U President Gary Russi.  

“Unfortunately no one will listen to me if I am by myself, but if you help me my voice will get louder,” Farahat wrote to students.

Farahat’s plea prompted students to act. Two of Farahat’s former students set up a Facebook group dedicated to spreading the word.  

One of those students is senior Dan Madej, who took physics 1 and 2 with Farahat in the winter and spring semester of 2007.

“He always made lectures interesting and was always available before and after class for students,” Madej said.

When Nayak got the e-mail she was so shocked that she typed up a letter of intent to send to legislators and to Russi. She is gathering signatures and plans on sending the letter when she gets more.

Nayak says she has also reached out to Slavin, but has yet to reach him.

“The really unfortunate thing is that OU hasn’t done anything for Dr. Farahat,” Nayak said. “It’s pretty sad to be part of this institution.”  

“I felt bad that he couldn’t rely on administrators,” Nayak added. “When professors can’t rely on administrators, students really can’t.”

When contacted for comment on Dr. Farahat’s situation, the president’s office said, “The university does not represent students, faculty or staff in their personal legal matters.”

One of Farahat’s students sent him the contact information of Edward Bajoka, a Troy immigration attorney. Farahat contacted Bajoka and the two spoke about the issue on the phone.

“This is really something I’ve never come across,” he said.

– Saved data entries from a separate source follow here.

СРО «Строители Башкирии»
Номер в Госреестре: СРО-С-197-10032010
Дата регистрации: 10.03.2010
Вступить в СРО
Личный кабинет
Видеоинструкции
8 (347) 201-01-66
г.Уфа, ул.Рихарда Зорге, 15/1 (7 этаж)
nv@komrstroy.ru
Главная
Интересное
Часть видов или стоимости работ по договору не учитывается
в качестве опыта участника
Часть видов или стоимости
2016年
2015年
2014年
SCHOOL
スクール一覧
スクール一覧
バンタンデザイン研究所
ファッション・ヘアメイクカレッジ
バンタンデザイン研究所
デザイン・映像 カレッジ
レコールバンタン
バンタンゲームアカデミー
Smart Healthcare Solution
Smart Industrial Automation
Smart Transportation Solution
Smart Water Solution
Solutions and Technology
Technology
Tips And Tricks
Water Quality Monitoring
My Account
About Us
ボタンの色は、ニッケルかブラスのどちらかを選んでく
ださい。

According to Bajoka, he has even consulted fellow immigration attorneys, including his former immigration law professor, and none of them have ever seen a situation like this.

“It’s a catch-22 and he’s stuck in limbo,” Bajoka said. “I told him the best thing he can do from here is to try and get support from students and both the administrations at Oakland University and his former institution (the Florida Institute of Technology) to get on elected officials.”

As for the reason for his visa getting revoked, Bajoka said since the Patriot Act was passed, a lot is up in the air for people like Farahat.

“It could be as simple as some jerk border guy who said ‘I don’t like this guy’s name,” Bajoka said.